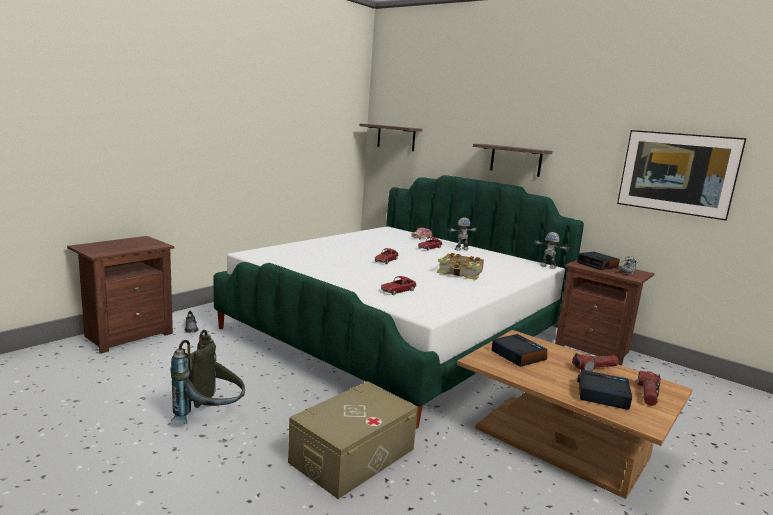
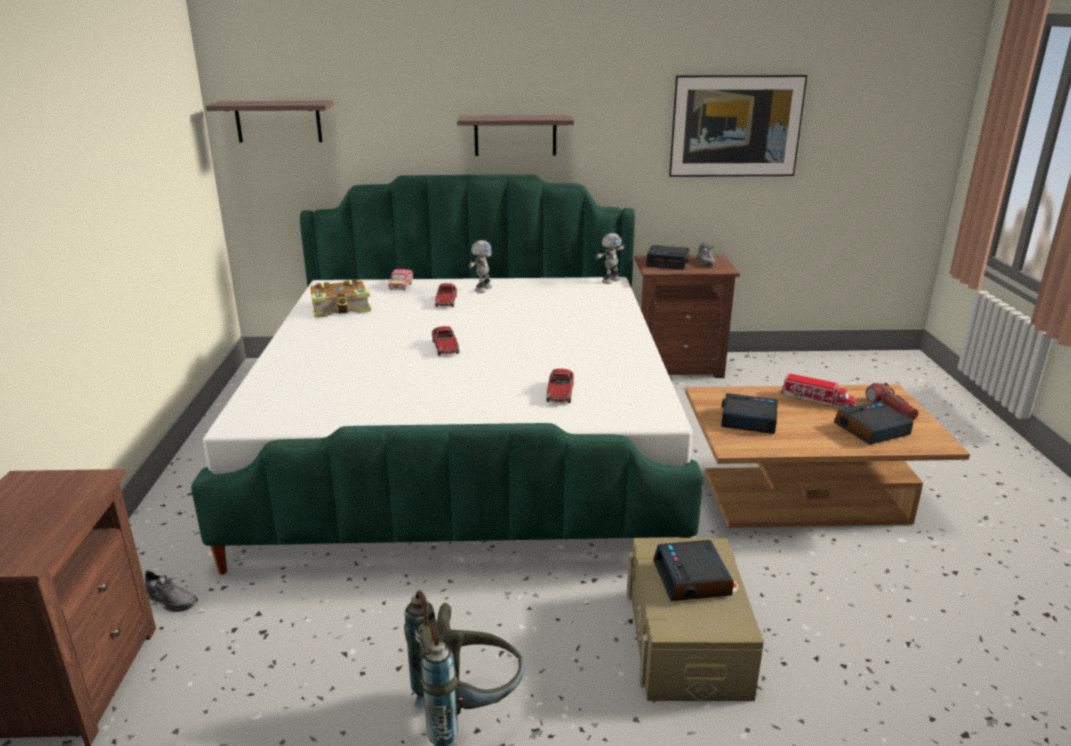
camera: 40 degrees left, 10 degrees up
book [437,253,484,280] -> book moved to [310,280,371,318]
toy robot [534,232,570,269] -> toy robot turned 45 degrees counterclockwise [595,233,625,284]
flashlight [572,353,619,371] -> toy truck [780,373,857,409]
none -> alarm clock [653,540,734,601]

════════

Description of the task:
Each entry should be repeated exactly as it appears; the pictures stay out.

Reply to the exercise:
camera: 40 degrees left, 10 degrees up
book [437,253,484,280] -> book moved to [310,280,371,318]
toy robot [534,232,570,269] -> toy robot turned 45 degrees counterclockwise [595,233,625,284]
flashlight [572,353,619,371] -> toy truck [780,373,857,409]
none -> alarm clock [653,540,734,601]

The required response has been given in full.